[[ DATA FOR PROCESSING open ]]

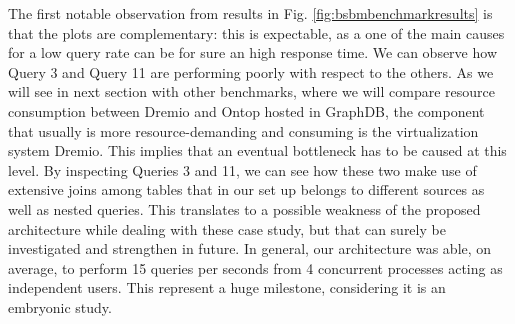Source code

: The first notable observation from results in Fig. \ref{fig:bsbmbenchmarkresults} is that the plots are complementary: this is expectable, as a one of the main causes for a low query rate can be for sure an high response time.
We can observe how Query 3 and Query 11 are performing poorly with respect to the others. As we will see in next section with other benchmarks, where we will compare resource consumption between Dremio and Ontop hosted in GraphDB, the component that usually is more resource-demanding and consuming is the virtualization system Dremio. This implies that an eventual bottleneck has to be caused at this level. By inspecting Queries 3 and 11, we can see how these two make use of extensive joins among tables that in our set up belongs to different sources as well as nested queries. This translates to a possible weakness of the proposed architecture while dealing with these case study, but that can surely be investigated and strengthen in future.
In general, our architecture was able, on average, to perform 15 queries per seconds from 4 concurrent processes acting as independent users. This represent a huge milestone, considering it is an embryonic study.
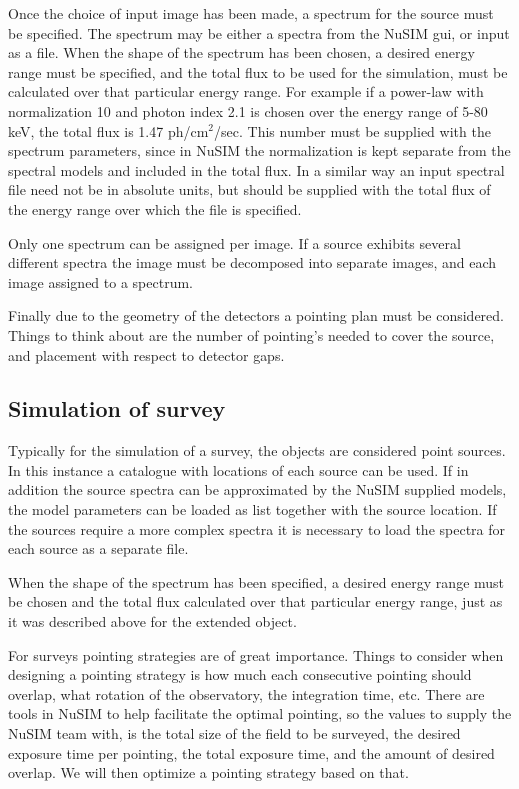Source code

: Once the choice of input image has been made, a spectrum for the source must be specified. The spectrum may be either a spectra from the NuSIM gui, or input as a file. When the shape of the spectrum has been chosen, a desired energy range must be specified, and the total flux to be used for the simulation, must be calculated over that particular energy range. For example if a power-law with normalization 10 and photon index 2.1 is chosen over the energy range of 5-80 keV, the total flux is 1.47 ph/cm$^2$/sec. This number must be supplied with the spectrum parameters, since in NuSIM the normalization is kept separate from the spectral models and included in the total flux. In a similar way an input spectral file need not be in absolute units, but should be supplied with the total flux of the energy range over which the file is specified.

Only one spectrum can be assigned per image. If a source exhibits several different spectra the image must be decomposed into separate images, and each image assigned to a spectrum.

Finally due to the geometry of the detectors a pointing plan must be considered. Things to think about are the number of pointing's needed to cover the source, and placement with respect to detector gaps.

\subsection{Simulation of survey}
Typically for the simulation of a survey, the objects are considered point sources. In this instance a catalogue with locations of each source can be used. If in addition the source spectra can be approximated by the NuSIM supplied models, the model parameters can be loaded as list together with the source location. If the sources require a more complex spectra it is necessary to load the spectra for each source as a separate file.

When the shape of the spectrum has been specified, a desired energy range must be chosen and the total flux calculated over that particular energy range, just as it was described above for the extended object.

For surveys pointing strategies are of great importance. Things to consider when designing a pointing strategy is how much each consecutive pointing should overlap, what rotation of the observatory, the integration time, etc. There are tools in NuSIM to help facilitate the optimal pointing, so the values to supply the NuSIM team with, is the total size of the field to be surveyed, the desired exposure time per pointing, the total exposure time, and the amount of desired overlap. We will then optimize a pointing strategy based on that.

%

[[ DATA FOR PROCESSING closed ]]

The records above should be reproduced exactly, with no pictures included.

Source code

: The first notable observation from results in Fig. \ref{fig:bsbmbenchmarkresults} is that the plots are complementary: this is expectable, as a one of the main causes for a low query rate can be for sure an high response time.
We can observe how Query 3 and Query 11 are performing poorly with respect to the others. As we will see in next section with other benchmarks, where we will compare resource consumption between Dremio and Ontop hosted in GraphDB, the component that usually is more resource-demanding and consuming is the virtualization system Dremio. This implies that an eventual bottleneck has to be caused at this level. By inspecting Queries 3 and 11, we can see how these two make use of extensive joins among tables that in our set up belongs to different sources as well as nested queries. This translates to a possible weakness of the proposed architecture while dealing with these case study, but that can surely be investigated and strengthen in future.
In general, our architecture was able, on average, to perform 15 queries per seconds from 4 concurrent processes acting as independent users. This represent a huge milestone, considering it is an embryonic study.
Source code

: Once the choice of input image has been made, a spectrum for the source must be specified. The spectrum may be either a spectra from the NuSIM gui, or input as a file. When the shape of the spectrum has been chosen, a desired energy range must be specified, and the total flux to be used for the simulation, must be calculated over that particular energy range. For example if a power-law with normalization 10 and photon index 2.1 is chosen over the energy range of 5-80 keV, the total flux is 1.47 ph/cm$^2$/sec. This number must be supplied with the spectrum parameters, since in NuSIM the normalization is kept separate from the spectral models and included in the total flux. In a similar way an input spectral file need not be in absolute units, but should be supplied with the total flux of the energy range over which the file is specified.

Only one spectrum can be assigned per image. If a source exhibits several different spectra the image must be decomposed into separate images, and each image assigned to a spectrum.

Finally due to the geometry of the detectors a pointing plan must be considered. Things to think about are the number of pointing's needed to cover the source, and placement with respect to detector gaps.

\subsection{Simulation of survey}
Typically for the simulation of a survey, the objects are considered point sources. In this instance a catalogue with locations of each source can be used. If in addition the source spectra can be approximated by the NuSIM supplied models, the model parameters can be loaded as list together with the source location. If the sources require a more complex spectra it is necessary to load the spectra for each source as a separate file.

When the shape of the spectrum has been specified, a desired energy range must be chosen and the total flux calculated over that particular energy range, just as it was described above for the extended object.

For surveys pointing strategies are of great importance. Things to consider when designing a pointing strategy is how much each consecutive pointing should overlap, what rotation of the observatory, the integration time, etc. There are tools in NuSIM to help facilitate the optimal pointing, so the values to supply the NuSIM team with, is the total size of the field to be surveyed, the desired exposure time per pointing, the total exposure time, and the amount of desired overlap. We will then optimize a pointing strategy based on that.

%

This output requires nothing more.